There are still health concerns with the different compounds, but not the FDA has to catch up and that takes years.
Boeing being the poster child for this trend, but it’s truly systemic and I feel it’s just gotten worse.
Of course it’s nothing “new” per se, but that only makes me think there is a structural flaw in our species if we elevate these killers into power.
Boeing certainly provides a very substantial positive to humanity.
Just a reminder - Chemical Companies, legally, police themselves.
We have sooooo many PFOA's, like GenX, and some minor ones that are similar.
The original DuP documents from the 1950s said that /all/ PFOS/PFOAs should be burned.
The new patents shouldn't be granted in the first place, since one of the conditions of getting a patent on an invention is that the invention be novel over what has already been invented.
[1] https://en.wikipedia.org/wiki/Evergreening
[2] https://www.techdirt.com/2023/02/10/thanks-to-evergreening-a...
Wow thanks for the rabbit hole. Clicked around and found “me-too drugs”[1]:
> a medication that is similar to a pre-existing drug, usually by making minor modifications to the prototype […] used to treat conditions for which drugs already exist
Yep. Same playbook for sure.
> The changed version of the drug is simultaneously different enough from the unchanged version that the pharmaceutical company can successfully apply for a new patent from the USPTO and similar enough that anyone who wants to make a biosimilar of the unchanged version can still be sued for patent infringement.
Beyond!
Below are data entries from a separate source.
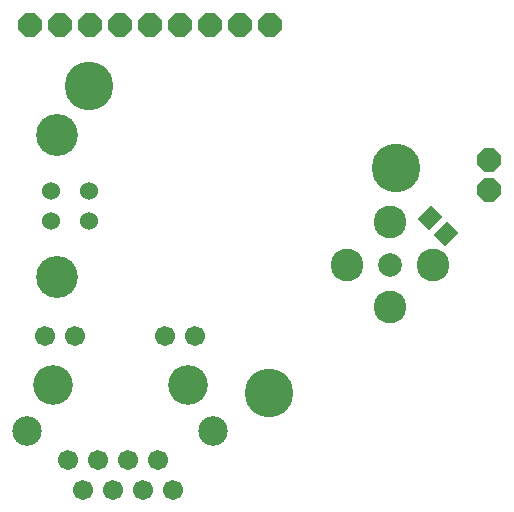
<source format=gbr>
G04 EAGLE Gerber RS-274X export*
G75*
%MOMM*%
%FSLAX34Y34*%
%LPD*%
%INSoldermask Bottom*%
%IPPOS*%
%AMOC8*
5,1,8,0,0,1.08239X$1,22.5*%
G01*
%ADD10C,1.524000*%
%ADD11C,3.551600*%
%ADD12C,2.501900*%
%ADD13C,1.701600*%
%ADD14C,3.352800*%
%ADD15C,2.006600*%
%ADD16C,2.768600*%
%ADD17R,1.401600X1.601600*%
%ADD18P,2.199416X8X202.500000*%
%ADD19C,4.114800*%


D10*
X75260Y265230D03*
X75260Y240230D03*
X43260Y240230D03*
X43260Y265230D03*
D11*
X48260Y192530D03*
X48260Y312930D03*
D12*
X22860Y62738D03*
X180340Y62738D03*
D13*
X38227Y142748D03*
X63627Y142748D03*
X139573Y142748D03*
X164973Y142748D03*
X57150Y38100D03*
X69850Y12700D03*
X82550Y38100D03*
X95250Y12700D03*
X107950Y38100D03*
X120650Y12700D03*
X133350Y38100D03*
X146050Y12700D03*
D14*
X44450Y101600D03*
X158750Y101600D03*
D15*
X330200Y203200D03*
D16*
X366261Y203200D03*
X330200Y239261D03*
X294139Y203200D03*
X330200Y167139D03*
D17*
G36*
X378265Y240119D02*
X388175Y230209D01*
X376851Y218885D01*
X366941Y228795D01*
X378265Y240119D01*
G37*
G36*
X364830Y253555D02*
X374740Y243645D01*
X363416Y232321D01*
X353506Y242231D01*
X364830Y253555D01*
G37*
D18*
X414020Y292100D03*
X414020Y266700D03*
X76200Y406400D03*
X101600Y406400D03*
X127000Y406400D03*
X152400Y406400D03*
X177800Y406400D03*
X203200Y406400D03*
X228600Y406400D03*
X50800Y406400D03*
X25400Y406400D03*
D19*
X75692Y354584D03*
X335026Y284734D03*
X227330Y94996D03*
M02*

</source>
This is like Soviet levels of kafkaesque rules. All in the free market country of USA.
[1]: https://en.m.wikipedia.org/wiki/Me-too_drug
Seeing the world through a bit of a reductionist lens, no? All policy questions come down to "woke" and "anti-woke"?
People who would like there to be less poison in the ecosystem have been getting very flattering labels ever since they started. the woke/unwoke thing is just the newest incremental.
[0] https://en.wikipedia.org/wiki/Turbo_cancer
[0] https://en.wikipedia.org/wiki/Turbo_cancer
That's sadly the path the world is heading to. The (far-)right has managed to tie virtually every major policy debate into "culture war" questions.
Of course there are plenty of commercial bike lubes that come with Teflon aka PTFE mixed in.
Completely unnecessary, there's a movement to move towards simple paraffin or natural waxes in the cycling community. In fact, wax wears chain less via less contamination and is vastly more efficient than many of the teflon drip lubes.
https://zerofrictioncycling.com.au/lubetesting/
It's also an issue with cans. https://www.ewg.org/news-insights/news/bpa-update-tracking-c...
If you want to be safer rather than sorry, it seems best to opt for the glass option. Although, they are becoming rarer and rarer.
Even if it's not PFAS, plastic bottles often release different chemicals, especially when sour, heated, and stored for a long time.
It's also found in human mothers' breast milk when nursing.
It's teflon, etc. and it is never ever going away, we've made the planet toxic, forget global-warming/climate-change, this is going to take us out even sooner.
Elsewhere in the thread people mention bike chains but that pales skiers have been putting telfon on their skis to go faster/easier for decades now and all that stays on the snow and then melts into the water/ground forever.
https://www.smithsonianmag.com/smart-news/freshwater-fish-co...
https://www.bbc.com/news/science-environment-62391069
Look at pubchem.
Does this mean if the product is produced outside the US and imported it could still be permitted?
https://www.fda.gov/news-events/press-announcements/fda-anno...
We already do this with medicine, but we seem to have nearly zero concern about foods, the vast majority of what flows through our bodies to (hopefully) provide nourishment.